Harmonie - Harmonie und Melodie
Man hört gar oft über Melodie und Harmonie die Frage aufwerfen, welche von beiden der wichtigere Teil der Kunst sei; so wie in der Malerei über die Frage, ob die Zeichnung oder das Kolorit, den ersten Rang habe, vielfältig gestritten worden. Die Entscheidung dieser Frage sollte keinem Zweifel unterworfen sein; da jetzt ausgemacht ist, dass die Musik lange Zeit ohne Harmonie gewesen. Kann man in Abrede sein, dass ein Tonstück nur durch die Melodie der Rede ähnlich werde und dass sie auch ohne Wörter die Empfindungen des Singenden zu erkennen gebe? Der Ausdruck und besonders der Grad der Leidenschaft kann doch schlechterdings nur durch den Gesang und Takt fühlbar gemacht werden. Welcher Tonsetzer wird sagen dürfen, dass ihn die Regeln der Harmonie jemals auf Erfindung eines glücklichen Thema oder eines Satzes geführt haben, der auf das genaueste die Sprach irgend einer Leidenschaft ausdrückt? Dasjenige also, was das Tonstück zu einer verständlichen Sprache eines Empfindung äußernden Menschen macht, ist unstreitig von der Harmonie unabhänglich. Und trift man nicht täglich recht sehr schöne Sachen an, die von selbst gelernten Tonsetzern herkommen, die wenig von Behandlung der Harmonie wissen?

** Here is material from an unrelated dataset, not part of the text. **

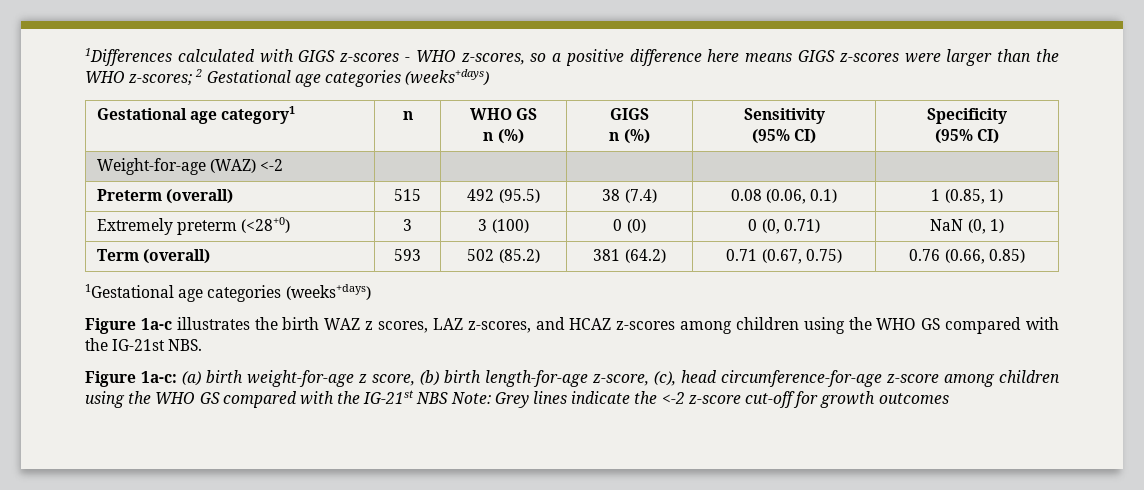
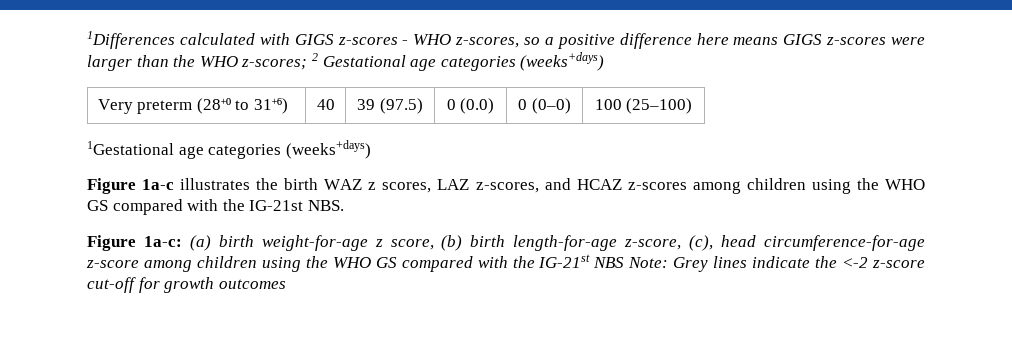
[96,106,295,124] [402,111,413,120] [469,108,538,120] [483,129,524,144] [610,108,649,120] [609,129,650,144] [743,108,825,124] [751,129,817,144] [927,108,1007,124] [934,129,1000,144] [96,158,283,175] [96,189,233,204] [394,189,421,201] [467,189,540,203] [602,189,657,203] [730,189,838,204] [931,189,1003,204] [96,217,290,235] [403,219,412,231] [478,219,529,233] [613,219,646,233] [748,219,820,234] [930,219,1004,234] [96,249,210,264] [394,249,421,261] [467,249,540,263] [593,249,666,263] [726,249,842,264] [909,249,1025,264] Gestational age category1 | n | WHO GS // n (%) | GIGS // n (%) | Sensitivity // (95% CI) | Specificity // (95% CI) // Weight-for-age (WAZ) <-2 | | | | | // Preterm (overall) | 515 | 492 (95.5) | 38 (7.4) | 0.08 (0.06, 0.1) | 1 (0.85, 1) // Extremely preterm (<28+0) | 3 | 3 (100) | 0 (0) | 0 (0, 0.71) | NaN (0, 1) // Term (overall) | 593 | 502 (85.2) | 381 (64.2) | 0.71 (0.67, 0.75) | 0.76 (0.66, 0.85) -> [97,98,289,114] [316,99,335,110] [357,98,423,114] [446,98,495,114] [518,98,571,114] [594,98,693,114] Very preterm (28⁺⁰ to 31⁺⁶) | 40 | 39 (97.5) | 0 (0.0) | 0 (0–0) | 100 (25–100)

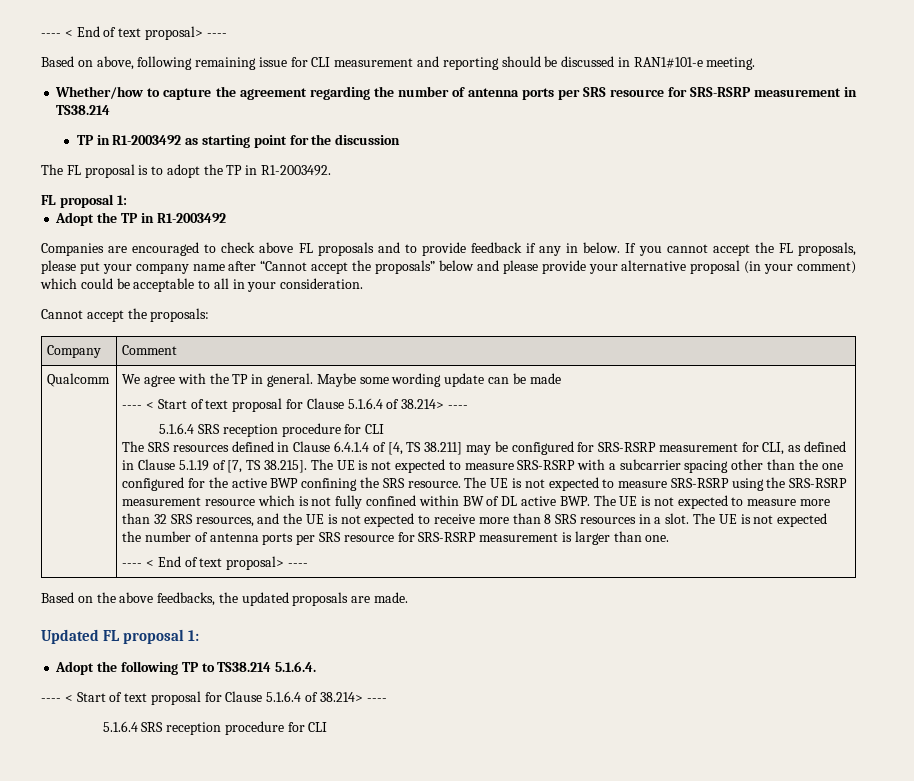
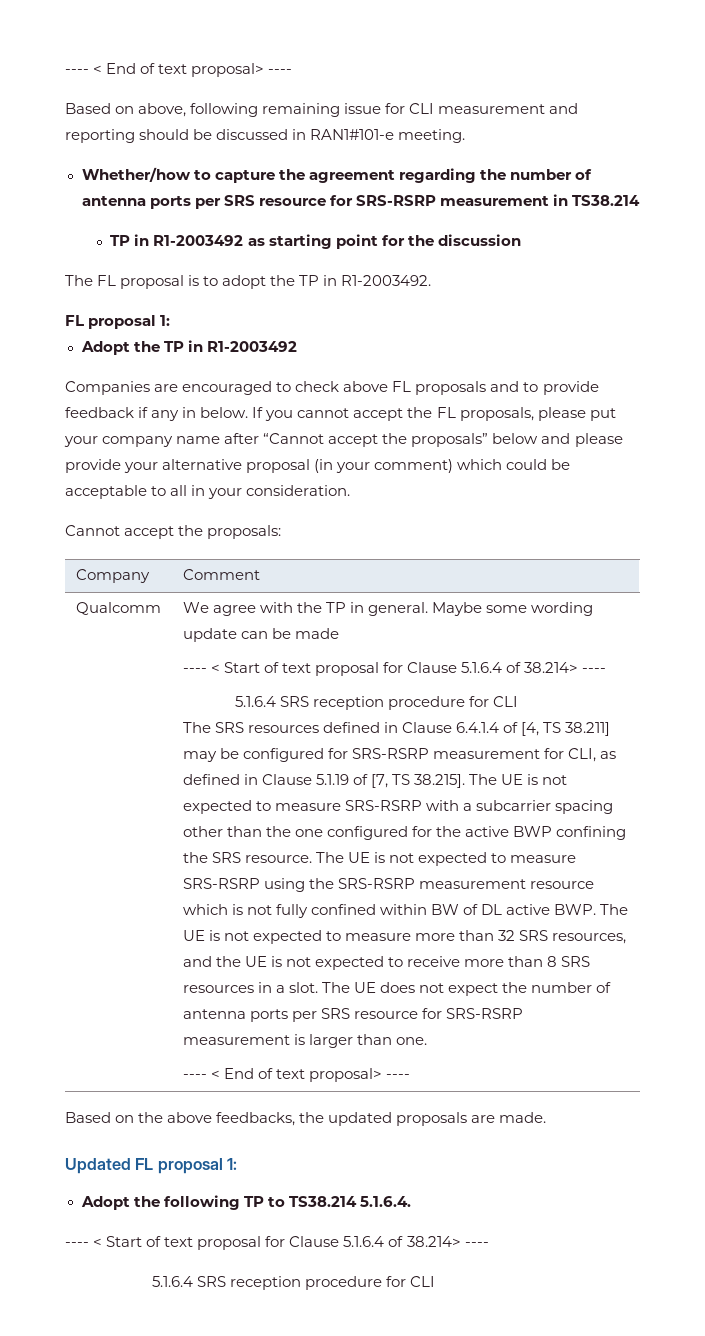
[740,513,828,527] is not expected -> [380,982,499,996] does not expect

Wenn wir der Melodie den Vorzug über die Harmonie einräumen, so wollen wir deswegen die Wichtigkeit der Harmonie nicht streitig machen. Wir haben schon erinnert, dass mehrstimmige Sachen, Duette, Trio, Chöre unter die wichtigsten Werke der Musik gehören. Nun kann ein Mensch das größte Genie zu melodischen Erfindungen haben und doch nicht im Stande sein, vier Takte in einem Duett oder Trio richtig zu setzen. Denn hierzu ist die genaueste Kenntnis der Harmonie unumgänglich notwendig. Aber auch außer diesen Fällen, wo nur eine einzige Melodie vorhanden ist, wie in Arien, ist die Kenntnis der Harmonie entweder notwendig oder doch von großem Nutzen. Notwendig ist sie zu solchen Stücken, wie die heutigen Opernarien sind, da ein kurzer melodischer Satz, der den wahren Ausdruck der im Text geäußerten Empfindung enthält, etwas ausführlich muss behandelt und durch eine gute Modulation in verschiedenen Schattierungen vorgetragen werden. Ohne Kenntnis der Harmonie hat keine Modulation statt; und jedermann empfindet, wie kräftig bisweilen der Ausdruck selbst durch die Harmonie unterstützt werde. Nicht selten geschiehet es, dass gewisse tief ins Herz dringende Töne ihre Kraft bloß von der Harmonie haben; wie aus verschiedenen chromatischen und enharmonischen Gängen könnte gezeigt werden, wo es ohne gründliche Kenntnis der Harmonie nicht möglich gewesen wäre, selbst in der Melodie auf die Töne, die eben die nachdrücklichsten sind, zukommen.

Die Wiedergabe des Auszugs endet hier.